**ACTIVITY**
Replace every "lens line" in the data below with "camera line". Keep everything else unchanged and leave the pictures out of your answer.

**SUPPLIED MATERIAL**
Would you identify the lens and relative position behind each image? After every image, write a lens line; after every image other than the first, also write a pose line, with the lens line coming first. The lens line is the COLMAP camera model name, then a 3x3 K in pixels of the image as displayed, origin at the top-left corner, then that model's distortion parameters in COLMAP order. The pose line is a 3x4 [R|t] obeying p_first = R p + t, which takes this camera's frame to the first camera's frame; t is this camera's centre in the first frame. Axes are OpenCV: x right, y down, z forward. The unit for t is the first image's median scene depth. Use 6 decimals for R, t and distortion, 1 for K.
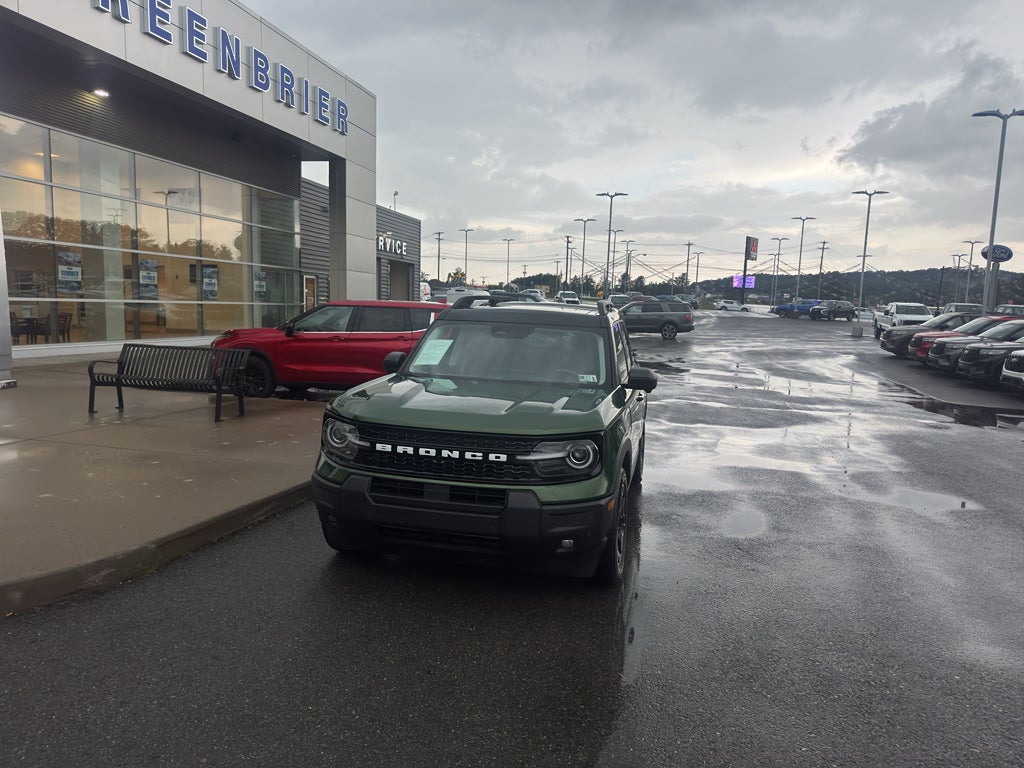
lens RADIAL K [[718.0, 0, 513.9], [0, 718.0, 402.4], [0, 0, 1]] dist [0.039529, -0.050094]
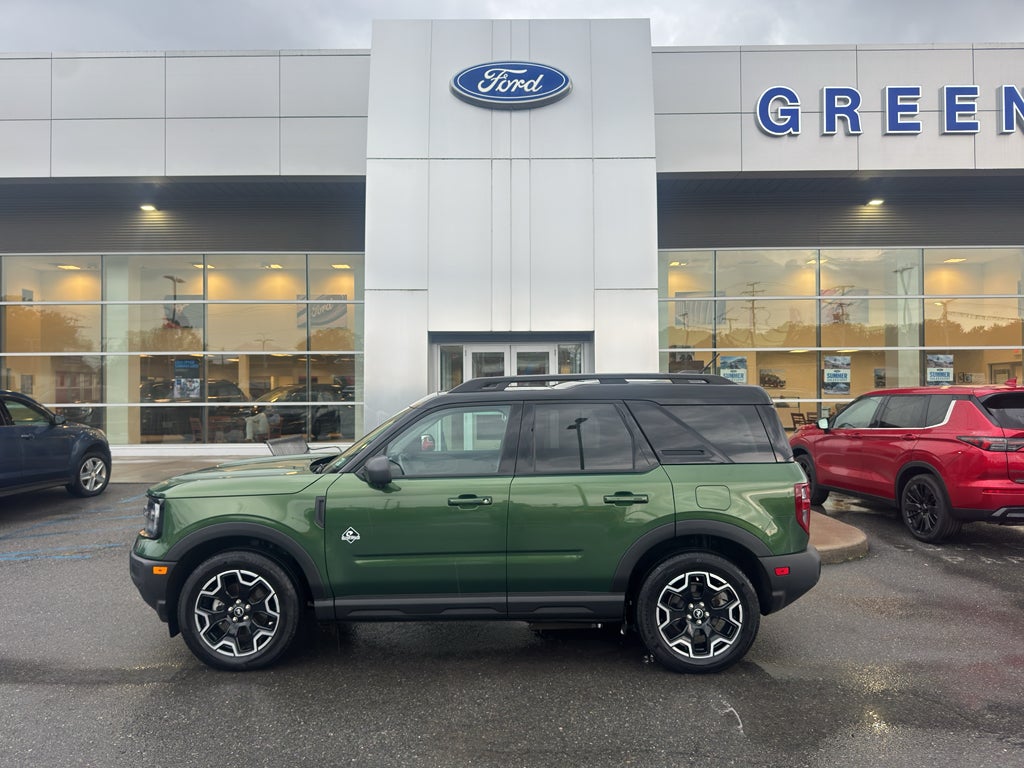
lens RADIAL K [[718.0, 0, 504.7], [0, 718.0, 387.3], [0, 0, 1]] dist [0.039529, -0.050094]
pose [[0.228024, -0.049876, -0.972377, 0.277764], [-0.112540, 0.990643, -0.077204, -0.021582], [0.967130, 0.127035, 0.220278, 0.261963]]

**EXPECTED OUTPUT**
Would you identify the lens and relative position behind each image? After every image, write a camera line; after every image other than the first, also write a pose line, with the camera line coming first. The camera line is the COLMAP camera model name, then a 3x3 K in pixels of the image as displayed, origin at the top-left corner, then that model's distortion parameters in COLMAP order. The pose line is a 3x4 [R|t] obeying p_first = R p + t, which takes this camera's frame to the first camera's frame; t is this camera's centre in the first frame. Axes are OpenCV: x right, y down, z forward. The unit for t is the first image's median scene depth. Use 6 decimals for R, t and distortion, 1 for K.
lens RADIAL K [[718.0, 0, 513.9], [0, 718.0, 402.4], [0, 0, 1]] dist [0.039529, -0.050094]
lens RADIAL K [[718.0, 0, 504.7], [0, 718.0, 387.3], [0, 0, 1]] dist [0.039529, -0.050094]
pose [[0.228024, -0.049876, -0.972377, 0.277764], [-0.112540, 0.990643, -0.077204, -0.021582], [0.967130, 0.127035, 0.220278, 0.261963]]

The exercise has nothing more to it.